Poco después recibí el Dictionnaire d’argot moderne de Rigaud, publicado por Ollendorff en 1881, que había encargado mucho tiempo atrás, y que me permitió aclarar algunas dudas. Como sospechaba, el claquedent no era una invención de Huysmans, sino que designaba un lupanar; y el clapier,[5] más generalmente, un lugar de prostitución. Casi todas las relaciones sexuales de Huysmans tuvieron lugar con prostitutas y su correspondencia con Arij Prins era muy detallada acerca de los burdeles europeos. Revisando esa correspondencia, tuve de repente la sensación de que debía ir a Bruselas. No tenía para ello una razón evidente. Por supuesto, Huysmans fue publicado en Bruselas, pero, a decir verdad, casi todos los autores importantes de la segunda mitad del siglo XIX tuvieron que recurrir en algún momento a un editor belga para evitar la censura, Huysmans igual que los demás, y mientras redactaba mi tesis ese viaje no me pareció indispensable; fui allí unos años más tarde, sobre todo por Baudelaire; lo que más me impresionó fue la suciedad y la tristeza de la ciudad, así como el odio palpable, más aún que en París o en Londres, entre las comunidades: en Bruselas uno se sentía, más que en cualquier otra capital europea, al borde de la guerra civil.

Ahora, el Partido Musulmán de Bélgica acababa de llegar al poder. En general, se consideraba un acontecimiento importante, desde el punto de vista del equilibrio político europeo. Naturalmente, ya había partidos musulmanes nacionales que formaban parte de coaliciones de gobierno en Inglaterra, Holanda y Alemania; pero Bélgica era el segundo país, después de Francia, donde el partido musulmán contaba con una posición mayoritaria. El tremendo fracaso de la derecha europea tenía en el caso de Bélgica una explicación simple: mientras los partidos nacionalistas flamenco y valón, con diferencia las primeras formaciones políticas en sus respectivas regiones, nunca habían logrado entenderse y ni siquiera habían entablado un verdadero diálogo, los partidos musulmanes flamenco y valón, sobre la base de una religión común, habían llegado fácilmente a un acuerdo de gobierno.

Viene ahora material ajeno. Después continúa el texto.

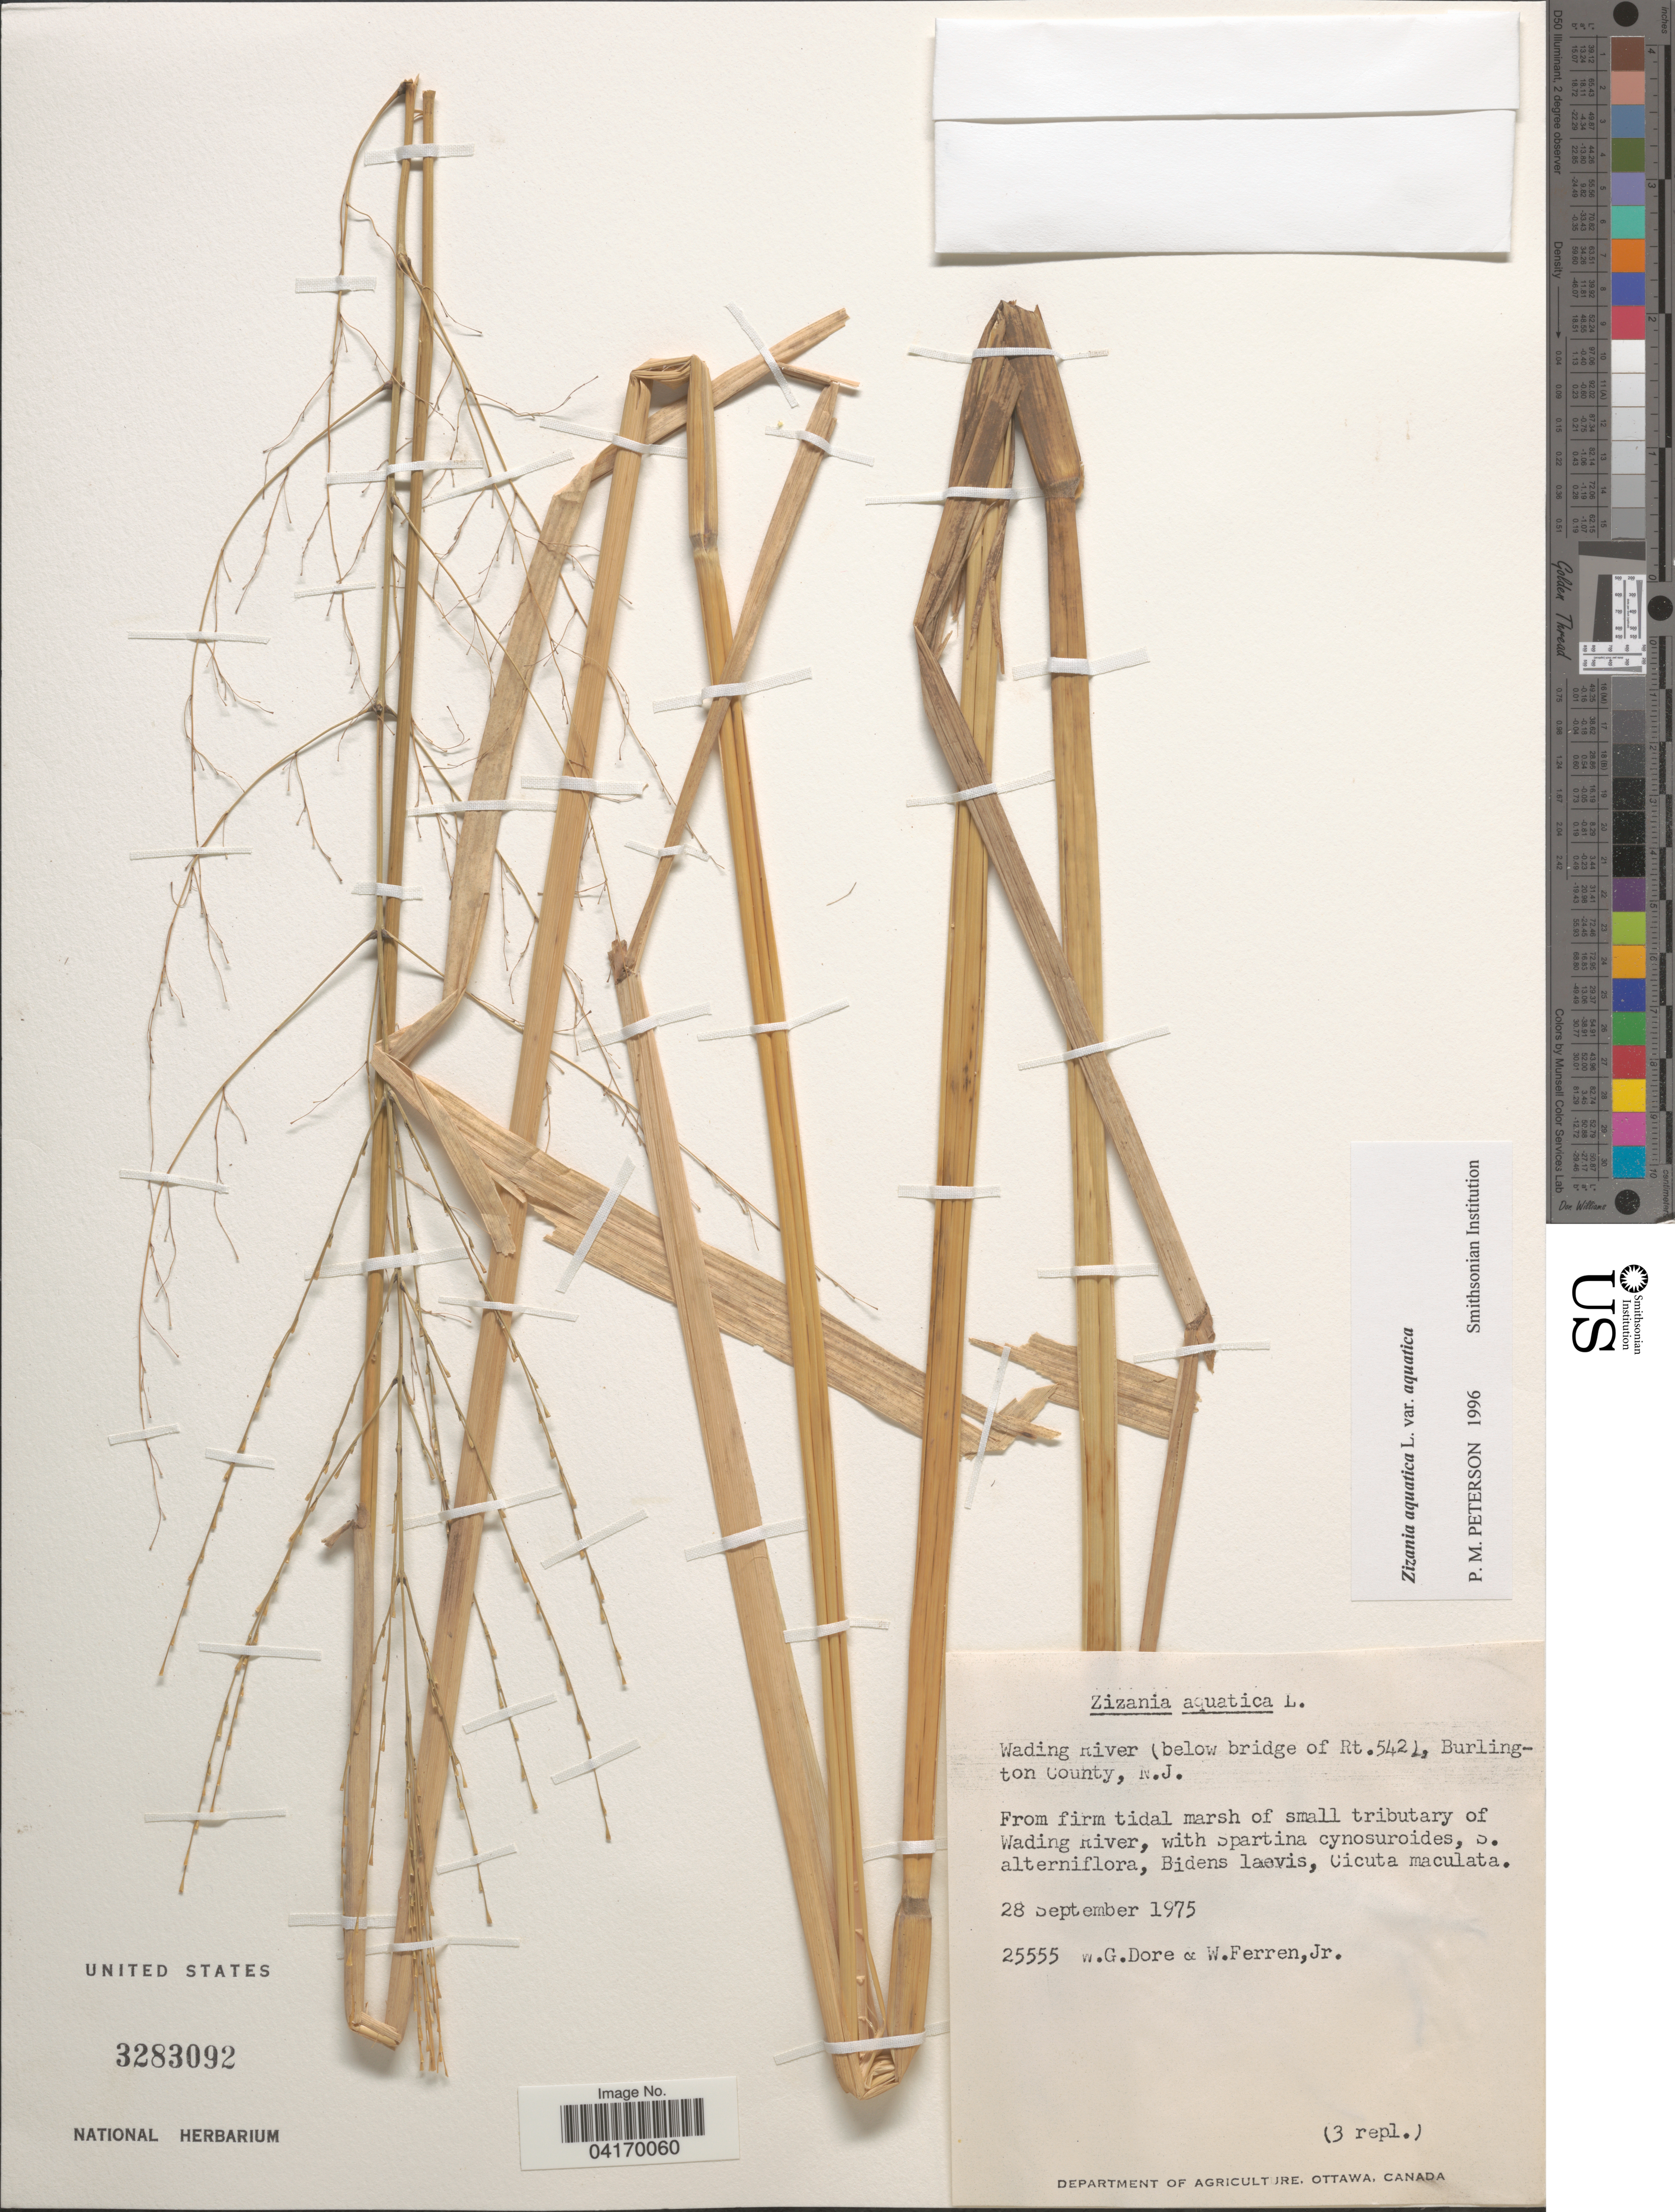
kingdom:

La victoria del Partido Musulmán de Bélgica fue saludada inmediatamente con un caluroso mensaje de Mohammed Ben Abbes: la biografía de su secretario general, Raymond Stouvenens, presentaba además algunos puntos en común con la de Rediger: había pertenecido al movimiento identitario, en el que fue un cuadro importante sin llegar a comprometerse nunca con las facciones abiertamente neofascistas antes de convertirse al islam.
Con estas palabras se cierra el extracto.